O mesmo ocorre com a União Europeia no caso da Política Agrícola Comum e, em especial, no caso das exportações de açúcar para fora do bloco europeu, em flagrante desrespeito e desafio à OMC. A União Europeia adotou, nos últimos cinco anos (2007-2012), 302 medidas discriminatórias contra produtos importados de fora do bloco europeu. Consta que no mesmo período o Brasil tenha adotado 54 medidas de natureza protecionista, muito embora exclusivamente de elevação tarifária e todas compatíveis com as regras da OMC, o que é mais relevante.
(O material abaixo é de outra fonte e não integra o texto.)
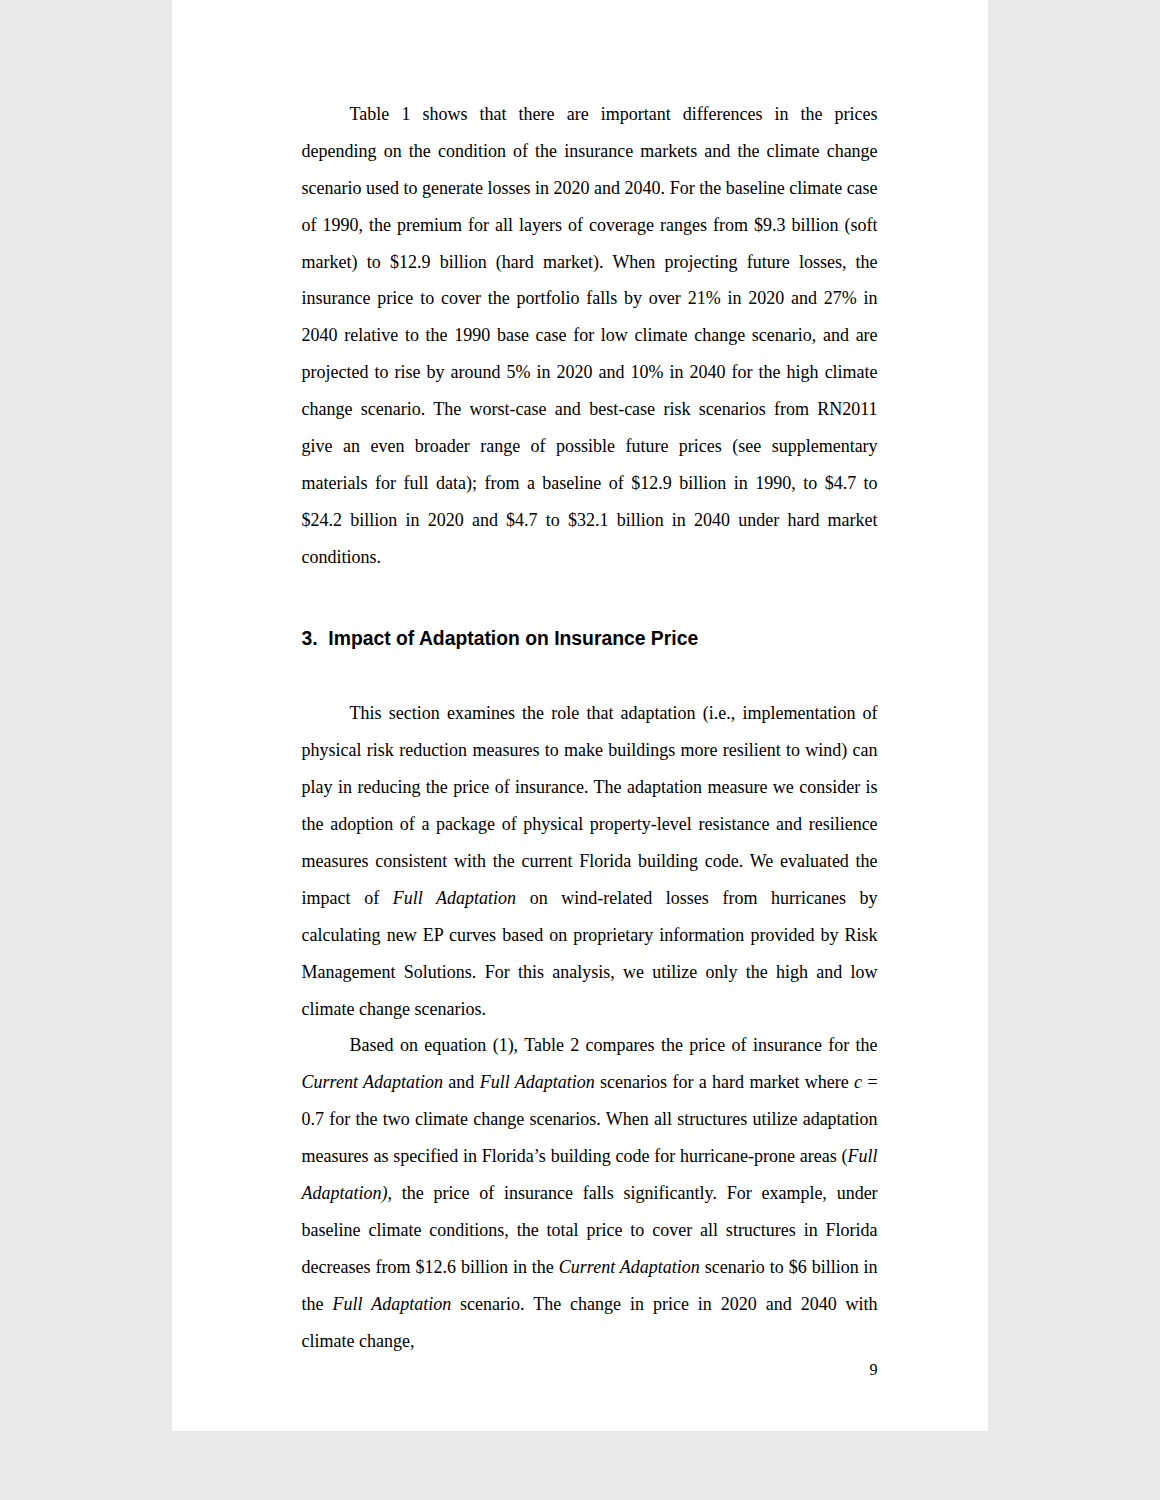Table 1 shows that there are important differences in the prices depending on the condition of the insurance markets and the climate change scenario used to generate losses in 2020 and 2040. For the baseline climate case of 1990, the premium for all layers of coverage ranges from $9.3 billion (soft market) to $12.9 billion (hard market). When projecting future losses, the insurance price to cover the portfolio falls by over 21% in 2020 and 27% in 2040 relative to the 1990 base case for low climate change scenario, and are projected to rise by around 5% in 2020 and 10% in 2040 for the high climate change scenario. The worst-case and best-case risk scenarios from RN2011 give an even broader range of possible future prices (see supplementary materials for full data); from a baseline of $12.9 billion in 1990, to $4.7 to $24.2 billion in 2020 and $4.7 to $32.1 billion in 2040 under hard market conditions.
3. Impact of Adaptation on Insurance Price
This section examines the role that adaptation (i.e., implementation of physical risk reduction measures to make buildings more resilient to wind) can play in reducing the price of insurance. The adaptation measure we consider is the adoption of a package of physical property-level resistance and resilience measures consistent with the current Florida building code. We evaluated the impact of Full Adaptation on wind-related losses from hurricanes by calculating new EP curves based on proprietary information provided by Risk Management Solutions. For this analysis, we utilize only the high and low climate change scenarios.
Based on equation (1), Table 2 compares the price of insurance for the Current Adaptation and Full Adaptation scenarios for a hard market where c = 0.7 for the two climate change scenarios. When all structures utilize adaptation measures as specified in Florida’s building code for hurricane-prone areas (Full Adaptation), the price of insurance falls significantly. For example, under baseline climate conditions, the total price to cover all structures in Florida decreases from $12.6 billion in the Current Adaptation scenario to $6 billion in the Full Adaptation scenario. The change in price in 2020 and 2040 with climate change,
9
Mas a margem de proteção efetiva de uma economia não se mede apenas por medidas tarifárias que restringem parcialmente as importações que concorrem com seus produtores locais, e que no fundo nada mais são do que armas de uma guerra internacional por renda e empregos. Nos últimos tempos, uma nova arma protecionista muito mais sutil e poderosa tem sido usada pelos grandes players internacionais, que é a taxa de câmbio. A chamada desvalorização competitiva do câmbio, que encarece diretamente as importações e barateia as exportações, não é regulada por nenhum organismo multilateral. Daí resulta que muitos países têm manipulado a sua taxa de câmbio de forma explícita, como é o caso da China e de muitos países asiáticos, ou de forma implícita, por meio de políticas monetárias expansionistas, como é o caso dos Estados Unidos e da União Europeia. A chamada guerra cambial é a outra face obscura da mesma moeda, a guerra comercial por mercados, renda e emprego, aguçada pela crise econômica internacional que prevalece nos últimos anos.

O Brasil foi um dos países da América Latina que mais aprofundaram e diversificaram a sua estrutura produtiva industrial no período pós-guerra. Ocorre que, nos últimos 17 anos, sofremos longos períodos de sobrevalorização cambial e de gradativo aumento da carga tributária e perdemos competitividade produtiva e logística. A indústria brasileira passa, hoje em dia, por uma grave crise de competitividade que transcende essa questão cambial e tem raízes estruturais numa série de deficiências públicas e privadas que precisam ser corrigidas com perseverança, criatividade e ousadia.

Entendemos que algumas políticas introduzidas pelo Plano Brasil Maior, como a desoneração da folha de pagamentos da indústria de transformação e o Reintegra, que promove o ressarcimento de resíduos tributários ocorridos nas cadeias produtivas exportadoras, poderiam se tornar permanentes, de forma a gerar legítima competitividade sistêmica às exportações brasileiras. Outras medidas, como a desoneração tributária de investimentos em modais logísticos e a redução do custo da eletricidade, trarão em breve ganhos de competitividade ao setor produtivo nacional.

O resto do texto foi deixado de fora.